* [Texte source]:

____________________

Le triomphe des possibles
Le dimanche 17 décembre 2017, l’équipe de France féminine est devenue championne du monde à Hambourg (Allemagne), en dominant la Norvège par 23 à 21 (11-10). Un exploit retentissant qui permettra aux Bleues d’orner une 2e étoile sur leur maillot, 14 ans après le sacre de 2003. L’année 2017 avait débuté par le succès des garçons face à la Norvège, 12 mois après, la même affiche a de nouveau souri au Handball français grâce à ses magnifiques joueuses désormais éternelles. Les Bleues ont réalisé un triplé autant inédit que splendide après l’argent olympique de Rio et le bronze de l’Euro 2016. Une magnifique série en cours avant l’EHF EURO 2018 organisé en France du 29 novembre au 16 décembre 2018. Cette médaille remportée sous le regard bienveillant de millions de Français leur a offert une campagne de communication à leur démesure.

En s’imposant face à la Norvège, une nation quasiment invincible, l’équipe de France a bien écrit une page sublime de son histoire. Sûrement la plus belle car achevée au terme d’une finale parfaitement maîtrisée qui a séduit le monde du Handball et bien au-delà. Nos handballeuses françaises et leur coach sont entrées de plain-pied dans l’histoire du sport français. Ce succès n’est évidemment pas le fruit du hasard ou des circonstances. Il émane d’une analyse subtile : un groupe homogène avec des joueuses en pleine maturité auxquelles il manquait un ingrédient : une condition physique optimale, de bout en bout.

____________________

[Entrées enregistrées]
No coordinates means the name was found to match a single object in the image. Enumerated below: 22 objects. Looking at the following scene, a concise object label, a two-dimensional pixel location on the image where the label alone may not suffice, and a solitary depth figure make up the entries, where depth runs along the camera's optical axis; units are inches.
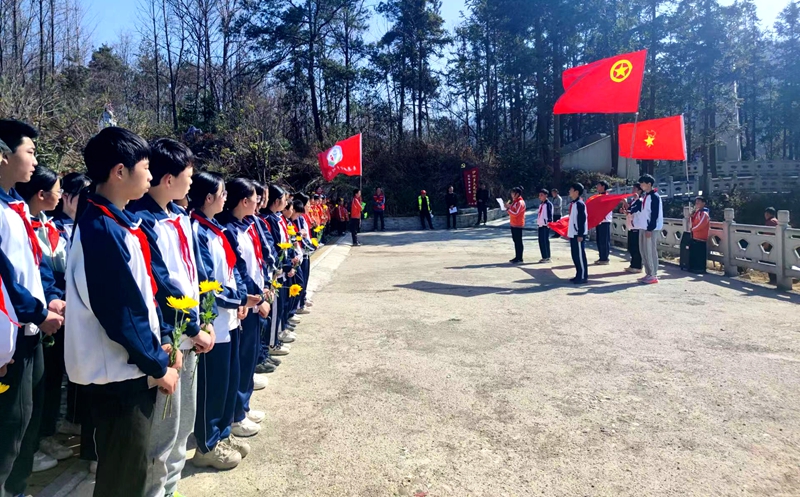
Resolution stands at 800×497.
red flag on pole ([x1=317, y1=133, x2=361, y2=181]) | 656.4
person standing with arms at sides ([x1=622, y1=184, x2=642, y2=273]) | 396.8
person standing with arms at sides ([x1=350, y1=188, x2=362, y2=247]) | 625.9
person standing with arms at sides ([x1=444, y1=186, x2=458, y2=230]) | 852.0
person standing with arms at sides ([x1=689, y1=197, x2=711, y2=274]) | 385.7
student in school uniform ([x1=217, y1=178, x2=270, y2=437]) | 131.6
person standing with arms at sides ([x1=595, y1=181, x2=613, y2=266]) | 442.7
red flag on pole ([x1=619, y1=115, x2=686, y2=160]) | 398.0
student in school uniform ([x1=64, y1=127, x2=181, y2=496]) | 73.3
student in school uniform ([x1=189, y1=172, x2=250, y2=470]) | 112.5
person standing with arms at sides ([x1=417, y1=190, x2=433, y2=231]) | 855.7
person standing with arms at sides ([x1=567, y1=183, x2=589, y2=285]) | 349.7
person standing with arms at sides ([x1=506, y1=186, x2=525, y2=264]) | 450.6
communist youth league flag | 394.6
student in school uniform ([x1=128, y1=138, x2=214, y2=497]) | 88.0
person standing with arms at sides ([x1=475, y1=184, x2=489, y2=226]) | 877.2
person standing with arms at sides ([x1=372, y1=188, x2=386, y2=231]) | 832.3
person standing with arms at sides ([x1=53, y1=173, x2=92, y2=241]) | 146.1
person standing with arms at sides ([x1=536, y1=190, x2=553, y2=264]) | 443.2
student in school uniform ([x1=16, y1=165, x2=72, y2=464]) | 119.0
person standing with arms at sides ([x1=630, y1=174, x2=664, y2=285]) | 341.1
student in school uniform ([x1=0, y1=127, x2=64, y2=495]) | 82.3
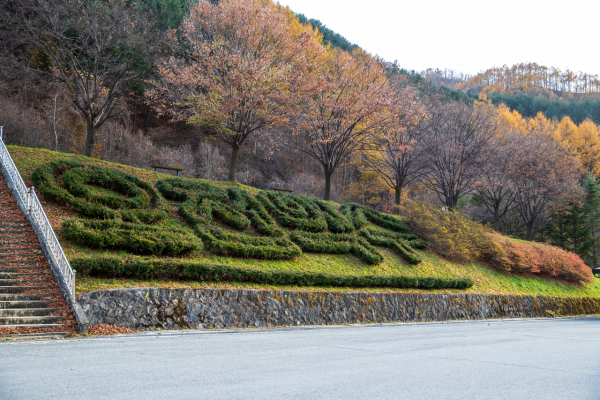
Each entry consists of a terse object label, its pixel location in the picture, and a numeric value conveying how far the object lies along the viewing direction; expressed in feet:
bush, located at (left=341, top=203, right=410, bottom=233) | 72.54
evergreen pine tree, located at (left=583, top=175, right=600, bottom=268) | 108.27
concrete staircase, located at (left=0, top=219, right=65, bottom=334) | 28.86
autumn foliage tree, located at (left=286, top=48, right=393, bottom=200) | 76.38
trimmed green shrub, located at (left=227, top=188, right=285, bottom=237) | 54.85
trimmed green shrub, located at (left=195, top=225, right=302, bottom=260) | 46.50
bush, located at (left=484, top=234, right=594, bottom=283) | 74.84
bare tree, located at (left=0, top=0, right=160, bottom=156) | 64.54
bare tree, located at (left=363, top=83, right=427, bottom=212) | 81.35
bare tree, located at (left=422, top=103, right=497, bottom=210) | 89.81
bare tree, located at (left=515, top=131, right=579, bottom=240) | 107.24
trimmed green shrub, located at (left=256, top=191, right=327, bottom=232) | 60.03
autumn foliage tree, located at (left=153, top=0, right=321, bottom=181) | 63.77
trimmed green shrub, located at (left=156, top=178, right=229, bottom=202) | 54.95
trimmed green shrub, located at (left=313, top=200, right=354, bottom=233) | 64.39
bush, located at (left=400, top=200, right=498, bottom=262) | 71.20
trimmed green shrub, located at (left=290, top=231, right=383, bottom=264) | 56.24
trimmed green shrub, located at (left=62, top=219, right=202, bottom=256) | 38.40
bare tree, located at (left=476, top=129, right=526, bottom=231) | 99.86
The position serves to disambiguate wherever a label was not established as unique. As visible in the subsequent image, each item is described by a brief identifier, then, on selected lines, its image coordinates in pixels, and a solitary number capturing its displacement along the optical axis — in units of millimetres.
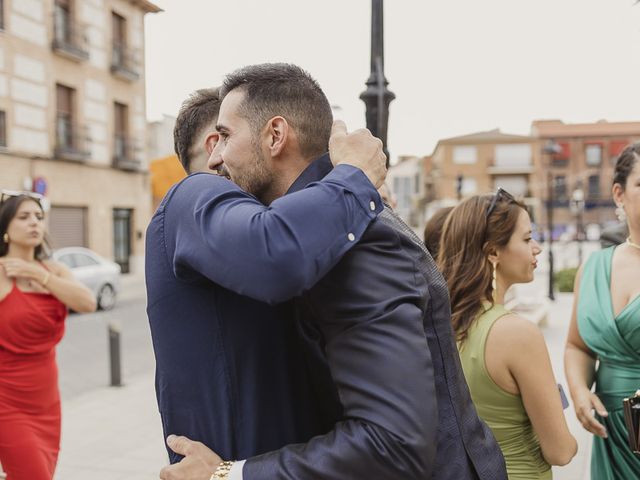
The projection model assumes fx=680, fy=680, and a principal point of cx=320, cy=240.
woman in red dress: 3385
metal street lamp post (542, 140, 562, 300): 22266
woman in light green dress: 2068
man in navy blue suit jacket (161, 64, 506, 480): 1167
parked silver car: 15227
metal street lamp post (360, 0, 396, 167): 4180
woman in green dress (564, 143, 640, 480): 2680
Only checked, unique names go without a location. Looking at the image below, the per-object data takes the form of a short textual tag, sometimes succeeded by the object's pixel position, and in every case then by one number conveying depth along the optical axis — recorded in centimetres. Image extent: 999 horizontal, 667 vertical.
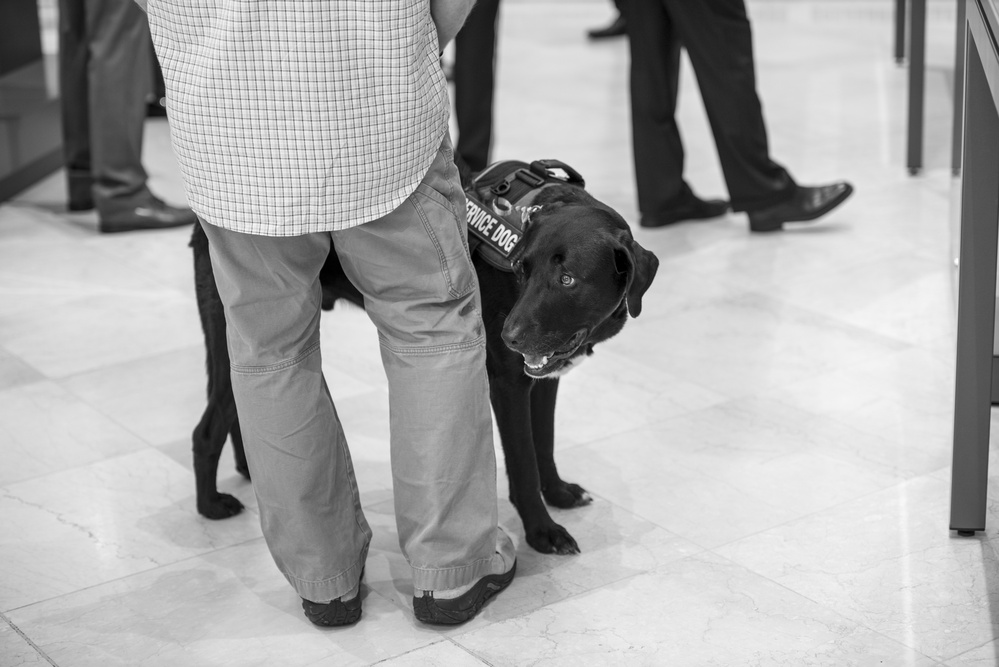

____________________

* [Consigne]:
Dans le texte sur le titre mondial des Bleues, relevez toutes les médailles et tous les titres de l'équipe de France féminine qui y sont cités.

* [Résultat]:
- Le titre de championne du monde du 17 décembre 2017 à Hambourg
- Le sacre de 2003
- L'argent olympique de Rio
- Le bronze de l'Euro 2016